When Jesus talked about money, which he did quite often, one of the reminders he offered was that our self-worth is not based on the size of our bank accounts. Life does not, he reminds us, consist in an abundance of possessions.  Living in a society that so highly prizes an accumulation of money and possessions, it is easy to be driven to try to gain more and more.  The drive to accumulate is often tied very closely to our sense of self-worth.  The more we have, the more important or valuable we must be, at least in the eyes of society.

But the drive to gain more and more is never-ending.  Though a purchase may provide a sense of satisfaction and well-being, it is only temporary.  Soon we need to buy something else to recapture that feeling, and we begin a cycle of buying in an effort to feel better about ourselves.  The reality is, you can’t buy enough stuff to make you feel better.  I’ve tried it.  It doesn’t work.

4.  Be Generous.
In 2010 a 14-year-old by the name of Hannah Salwen convinced her family to do something rather amazing.  She was riding in the family car with her father when they came to an intersection.  She noticed, on one side, an expensive luxury car and on the other a man begging for food.  She told her father if the man had a less expensive car perhaps the man could have something to eat.  Her father talked to her about the fact that there are some inequities in the world.  She couldn’t accept that.  She continued to talk with her parents about the inequities in the world, prompting her mother to finally ask, what do you want us to do?  Sell our house?  They actually did.  They lived in quite a beautiful home in Atlanta – a 6,500 square foot home that even included an elevator to Hannah’s room. 

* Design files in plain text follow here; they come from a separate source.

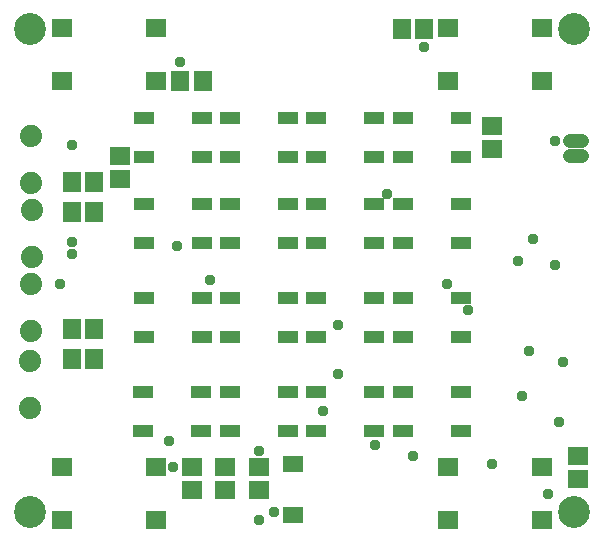
<source format=gbr>
G04 EAGLE Gerber RS-274X export*
G75*
%MOMM*%
%FSLAX34Y34*%
%LPD*%
%INSoldermask Top*%
%IPPOS*%
%AMOC8*
5,1,8,0,0,1.08239X$1,22.5*%
G01*
%ADD10C,2.703200*%
%ADD11C,1.879600*%
%ADD12C,1.211200*%
%ADD13R,1.753200X1.503200*%
%ADD14R,1.503200X1.703200*%
%ADD15R,1.703200X1.503200*%
%ADD16R,1.673200X1.473200*%
%ADD17R,1.703200X1.103200*%
%ADD18C,0.959600*%


D10*
X0Y0D03*
X0Y-409575D03*
X460375Y-409575D03*
X460375Y0D03*
D11*
X575Y-90525D03*
X575Y-130525D03*
D12*
X457185Y-107850D02*
X467265Y-107850D01*
X467265Y-95350D02*
X457185Y-95350D01*
D13*
X26925Y-44725D03*
X106425Y-44725D03*
X26925Y275D03*
X106425Y275D03*
D14*
X34950Y-130175D03*
X53950Y-130175D03*
X127025Y-44450D03*
X146025Y-44450D03*
D15*
X390525Y-82575D03*
X390525Y-101575D03*
D11*
X1250Y-193575D03*
X1250Y-153575D03*
D14*
X34950Y-155575D03*
X53950Y-155575D03*
D11*
X575Y-215950D03*
X575Y-255950D03*
D14*
X34950Y-254000D03*
X53950Y-254000D03*
D11*
X75Y-321325D03*
X75Y-281325D03*
D14*
X34950Y-279400D03*
X53950Y-279400D03*
D13*
X433450Y275D03*
X353950Y275D03*
X433450Y-44725D03*
X353950Y-44725D03*
D14*
X333350Y0D03*
X314350Y0D03*
D13*
X353950Y-416200D03*
X433450Y-416200D03*
X353950Y-371200D03*
X433450Y-371200D03*
D15*
X463550Y-380975D03*
X463550Y-361975D03*
D13*
X26925Y-416200D03*
X106425Y-416200D03*
X26925Y-371200D03*
X106425Y-371200D03*
D15*
X136525Y-390500D03*
X136525Y-371500D03*
X193675Y-371500D03*
X193675Y-390500D03*
X165100Y-390500D03*
X165100Y-371500D03*
D16*
X222250Y-369025D03*
X222250Y-412025D03*
D15*
X76200Y-107975D03*
X76200Y-126975D03*
D17*
X145150Y-108575D03*
X145150Y-75575D03*
X96150Y-75575D03*
X96150Y-108575D03*
X218175Y-108575D03*
X218175Y-75575D03*
X169175Y-75575D03*
X169175Y-108575D03*
X291200Y-108575D03*
X291200Y-75575D03*
X242200Y-75575D03*
X242200Y-108575D03*
X364225Y-108575D03*
X364225Y-75575D03*
X315225Y-75575D03*
X315225Y-108575D03*
X315225Y-148600D03*
X315225Y-181600D03*
X364225Y-181600D03*
X364225Y-148600D03*
X242200Y-148600D03*
X242200Y-181600D03*
X291200Y-181600D03*
X291200Y-148600D03*
X169175Y-148600D03*
X169175Y-181600D03*
X218175Y-181600D03*
X218175Y-148600D03*
X96150Y-148600D03*
X96150Y-181600D03*
X145150Y-181600D03*
X145150Y-148600D03*
X95225Y-307550D03*
X95225Y-340550D03*
X144225Y-340550D03*
X144225Y-307550D03*
X169175Y-307350D03*
X169175Y-340350D03*
X218175Y-340350D03*
X218175Y-307350D03*
X242200Y-307350D03*
X242200Y-340350D03*
X291200Y-340350D03*
X291200Y-307350D03*
X315225Y-307350D03*
X315225Y-340350D03*
X364225Y-340350D03*
X364225Y-307350D03*
X364225Y-260975D03*
X364225Y-227975D03*
X315225Y-227975D03*
X315225Y-260975D03*
X291200Y-260975D03*
X291200Y-227975D03*
X242200Y-227975D03*
X242200Y-260975D03*
X218175Y-260975D03*
X218175Y-227975D03*
X169175Y-227975D03*
X169175Y-260975D03*
X145150Y-260975D03*
X145150Y-227975D03*
X96150Y-227975D03*
X96150Y-260975D03*
D18*
X260350Y-250825D03*
X260350Y-292100D03*
X370810Y-238125D03*
X292100Y-352425D03*
X447675Y-333375D03*
X352425Y-216356D03*
X425450Y-177800D03*
X323850Y-361950D03*
X117475Y-349250D03*
X193675Y-357824D03*
X206375Y-409575D03*
X120650Y-371475D03*
X444450Y-200075D03*
X422275Y-273050D03*
X301697Y-139628D03*
X333375Y-15875D03*
X193675Y-415925D03*
X34925Y-98425D03*
X34925Y-180975D03*
X34925Y-190500D03*
X25400Y-215900D03*
X127000Y-28575D03*
X247650Y-323850D03*
X390525Y-368300D03*
X438150Y-393700D03*
X152400Y-212725D03*
X123825Y-184150D03*
X450850Y-282575D03*
X444500Y-95250D03*
X415925Y-311150D03*
X412750Y-196850D03*
M02*

</source>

They sold the home for quite a profit, gave half of the money to charity, and purchased a smaller home with the remaining money.

Not everyone could do such a thing.  In fact, not very many people could do such a thing.  And doing such a thing will not take care of all the inequities in the world.  And I’m not saying you should go out and sell your house. 

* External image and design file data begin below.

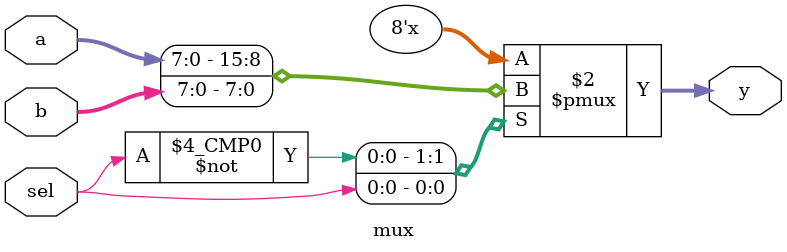
<source format=v>
module mux(
    input [7:0] a,b,
    input sel,
    output reg [7:0] y
);

always @(*) begin
    case(sel)
        0: y = a;
        1: y = b;
        default: y = b;
    endcase
end

endmodule
</source>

But I am saying we need to think about how we can be generous.  One of the things I don’t like when people preach on money is the guilt that is often dumped on us.  Let me put you at ease this morning – I’m not going to tell you how to be generous; that’s up to you.  All I’ll tell you is this – be generous.  If it’s just giving a dollar, give a dollar.

What’s important about generosity is that it draws us out of our tendency to focus upon our own lives to the exclusion of others.  Even if it’s a dollar, we are thinking about another life rather than just our own.
Be generous.  Reflect the generosity of God in your own life.